# Red Cherry Shrimp Missing. Whodunnit?



## VFish (Oct 20, 2010)

I just got 17 Red Cherry Shrimplets yesterday and put them in my aquarium. Currently, I have 1 betta, 3 albino corydoras, 5 black neon tetras, and 3 cardinal tetras. 

Immediately, after I put in the RCS yesterday, I would only find about 8 of them. By last night, I could only find about 5. This morning, it's been about 2. I did a water change today just to see if I could stir things up a bit and figure out where the other 15 shrimp are hiding, but no cigar. 

I've had my aquarium for about a year now. There's no shrimp bodies, nothing. My betta doesn't seem very interested in the shrimp. The cory doras seem too busy digging around in the gravel. The tetras seem so innocent and sweet, it's hard to imagine them eating the little shrimp guys. 

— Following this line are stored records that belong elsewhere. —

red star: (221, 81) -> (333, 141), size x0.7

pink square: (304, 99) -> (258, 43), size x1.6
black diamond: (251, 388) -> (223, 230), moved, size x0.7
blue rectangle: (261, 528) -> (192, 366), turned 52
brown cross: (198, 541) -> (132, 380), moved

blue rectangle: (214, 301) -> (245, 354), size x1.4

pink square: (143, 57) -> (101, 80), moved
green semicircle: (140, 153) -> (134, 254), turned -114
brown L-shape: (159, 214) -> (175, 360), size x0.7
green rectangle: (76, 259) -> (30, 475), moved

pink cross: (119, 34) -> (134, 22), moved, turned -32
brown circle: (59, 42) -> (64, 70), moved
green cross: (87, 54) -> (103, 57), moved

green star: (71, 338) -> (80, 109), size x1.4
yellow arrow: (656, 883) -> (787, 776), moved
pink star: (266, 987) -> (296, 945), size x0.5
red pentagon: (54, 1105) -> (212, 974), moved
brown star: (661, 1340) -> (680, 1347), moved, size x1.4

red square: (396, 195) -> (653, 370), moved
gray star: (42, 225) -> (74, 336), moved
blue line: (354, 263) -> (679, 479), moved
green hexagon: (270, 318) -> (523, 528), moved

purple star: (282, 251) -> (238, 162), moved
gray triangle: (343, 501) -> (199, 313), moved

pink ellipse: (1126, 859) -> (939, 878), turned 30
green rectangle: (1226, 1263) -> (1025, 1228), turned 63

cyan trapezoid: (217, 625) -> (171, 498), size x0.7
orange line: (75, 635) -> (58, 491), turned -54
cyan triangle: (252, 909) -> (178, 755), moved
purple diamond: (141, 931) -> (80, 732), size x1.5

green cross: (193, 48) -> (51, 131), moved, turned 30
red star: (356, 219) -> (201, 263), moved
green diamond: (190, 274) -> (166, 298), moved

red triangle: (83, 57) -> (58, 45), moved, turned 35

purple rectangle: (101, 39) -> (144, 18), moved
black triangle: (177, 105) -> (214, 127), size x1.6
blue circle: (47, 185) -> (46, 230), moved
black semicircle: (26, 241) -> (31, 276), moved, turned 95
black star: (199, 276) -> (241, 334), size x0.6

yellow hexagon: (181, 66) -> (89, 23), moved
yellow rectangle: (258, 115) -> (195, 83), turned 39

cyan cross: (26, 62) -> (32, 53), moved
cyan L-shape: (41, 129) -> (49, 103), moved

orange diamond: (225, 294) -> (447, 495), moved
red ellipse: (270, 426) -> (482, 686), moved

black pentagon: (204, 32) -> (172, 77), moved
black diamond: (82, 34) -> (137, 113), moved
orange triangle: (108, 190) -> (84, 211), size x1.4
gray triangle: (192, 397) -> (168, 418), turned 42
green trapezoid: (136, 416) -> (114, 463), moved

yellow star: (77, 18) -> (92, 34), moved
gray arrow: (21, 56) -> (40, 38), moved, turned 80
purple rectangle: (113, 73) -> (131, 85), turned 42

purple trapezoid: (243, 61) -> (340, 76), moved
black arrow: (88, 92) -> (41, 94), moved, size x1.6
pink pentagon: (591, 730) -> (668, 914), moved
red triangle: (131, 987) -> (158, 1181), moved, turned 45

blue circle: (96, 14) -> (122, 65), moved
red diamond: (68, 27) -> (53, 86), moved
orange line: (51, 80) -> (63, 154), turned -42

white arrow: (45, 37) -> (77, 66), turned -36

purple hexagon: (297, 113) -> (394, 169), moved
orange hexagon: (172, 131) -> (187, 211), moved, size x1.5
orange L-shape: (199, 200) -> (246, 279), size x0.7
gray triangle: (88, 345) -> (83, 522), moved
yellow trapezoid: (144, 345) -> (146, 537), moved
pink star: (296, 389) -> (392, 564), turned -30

So what happened? Do you think the shrimp found some fabulous place to camp out for a few days while the get acclimated or do you think their was a a feast going on among my fish? My aquarium is planted pretty well, and there are places for the shrimp to hide... Please advise. I'm so frustrated!


----------



## 2wheelsx2 (Apr 21, 2010)

The betta.


----------



## InfraredDream (Jun 24, 2010)

I was about to say the same


----------



## bettafish (Oct 10, 2010)

Betta's can be notorious for eating red cherry shrimp :/


----------



## bigfry (Apr 21, 2010)

I bet the betta killed the shrimps, the cory gangs finished the bodies. some shrimps went into the filter. 
Tank still looks clean.


----------



## donjuan_corn (May 6, 2010)

Ya, most fish will leave them alone, but if something is dead in the tank all the fish will snack on it.


----------



## VFish (Oct 20, 2010)

Well, it appears everyone may be behaving after all. I just came home from a jog and saw two of the shrimp on the glass so I scooped them out and started a nano bowl with them. After that I started searching around and found 8 more. I'm hoping the other seven have found some miraculous hiding places in my aquarium. I guess I'll figure that out in time!


----------



## Diztrbd1 (Apr 21, 2010)

gonna have to agree with the Betta being the guilty culprit


----------



## VinnyD (Apr 21, 2010)

yah..gotta be careful with small shrimps with other tankmates...there is a selct few species of fish that can co-live with small shrimps.


----------



## katienaha (May 9, 2010)

betta for sure. generally wont touch an adult shrimp, but babies are tasty snacks.


----------